Mag 16 2008
Iron Man
Anthony Stark è un inventore geniale e miliardario col vizio delle donne (tante) e delle attività filantropiche. Ereditato patrimonio e ingegno dal padre scomparso in un incidente d’auto, Tony (per amici e amichette) conduce e amministra le Industrie Stark, produttrici e prime fornitrici di armi per il governo americano. Durante un test in medioriente, per verificare l’efficienza di un’arma sperimentale, viene catturato da un gruppo di estremisti. Ferito al cuore da una scheggia è soccorso e curato da Yinsen, un fisico esperto di cibernetica che gli applica un organo artificiale. Obbligato dai guerriglieri a costruire un’arma invincibile per la loro causa, Tony progetta in segreto un’armatura per fuggire alla prigionia. Rientrato negli Stati Uniti è deciso a cambiare vita, a riparare alle ingiustizie e a “industriarsi” a favore dei più deboli. Perfezionata l’armatura con la tecnologia avanzata diventa Iron Man, un (super)eroe “umano, troppo umano”.
Nel panorama dei film superoistici emersi a legioni negli ultimi 8 anni. difficilmente si può credere che si possa realizzare ancora un prodotto se non fresco almeno non stantio e con la sua ragione d’essere.
In questo Iron Man è stata una sorpresa piacevole (in realtà annunciata dai riscontri positivi di pubblico e critica), merito soprattutto degli attori giusti al posto giusto, in prima linea Robert Downey Jr. che riemerso dall’abisso offre un’interpretazione intensa ma anche ironica e a tratti leggere, in perfetta linea con il personaggio creato dalla Marvel.
Il tema a supporto del blockbuster (perché altro non vuole essere che intrattenimento) è quello della guerra e delle armi, sottolineato dalla trasformazione interiore di Tony Stark, che però, caso unico nel suo genere, pur cambiando il proprio punto di vista (possiamo dire morale?) non perde la sua irresistibile pelle di mascalzone donnaiolo ed egocentrico. Chi altri se non Downey poteva interpretare il geniale magnate. A sua stessa detta, con presunzione, nessuno. Come per dire che in fondo tra personaggio e attore non c’è una confine netto.
Bravi anche gli attori di supporto, soprattutto la Paltrow a suo agio nei panni dell’assistente di Stark, un po’ meno gli altri.
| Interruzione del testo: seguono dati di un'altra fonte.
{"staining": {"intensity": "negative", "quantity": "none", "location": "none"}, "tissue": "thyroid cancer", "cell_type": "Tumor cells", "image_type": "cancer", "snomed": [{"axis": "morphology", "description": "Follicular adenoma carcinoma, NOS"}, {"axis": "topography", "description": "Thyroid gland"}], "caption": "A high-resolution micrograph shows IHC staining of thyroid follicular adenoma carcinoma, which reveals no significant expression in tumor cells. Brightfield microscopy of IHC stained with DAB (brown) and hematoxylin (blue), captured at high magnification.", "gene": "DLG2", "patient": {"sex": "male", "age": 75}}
L’unico vero neo del film è nell’immancabile scena dello scontro finale con il villain, che è superflua e trita. Purtroppo pare impensabile, data la matrice, che la battaglia potesse essere eliminata dalla sceneggiatura. Una pellicola comunque al livello con il primo X-men o con il primo Spider-man, anni luce lontano dal Batman di Nolan.









Fammi capire: volevi che togliessero tutto il duello finale in un film su Ironman, dove chiaramente è tutto incentrato sullo scontro finale e dove tutti i personaggi presenti hanno come fine ultimo, più o meno direttamente, appunto lo scontro finale e che è un film fatto dalla Marvel che ha creato solo supereroi che se ne danno di santa ragione innumerevoli volte?
Questa mi fa ridere.
Per caso, vorresti che lo scontro finale fosse assente anche in Hulk?
a te fa ridere la mia opinione e a me fa ridere la tua maleducazione nell’esprimere il tuo dissenso da essa
Ah, madonna santa, ma voi bloggher siete così tutti delicati e dall’ animo sensibile?
Mi sembra di non averti insultato con nessun nomignolo volgare o cose del genere; se ti ferisce nel profondo sentirti dire, in modo sarcastico, che non è proprio un opinione intelligentissima quella di voler chissà che retroscena in un film come Ironman fatto dalla Marvel stessa, preoccupati per la tua visione del mondo.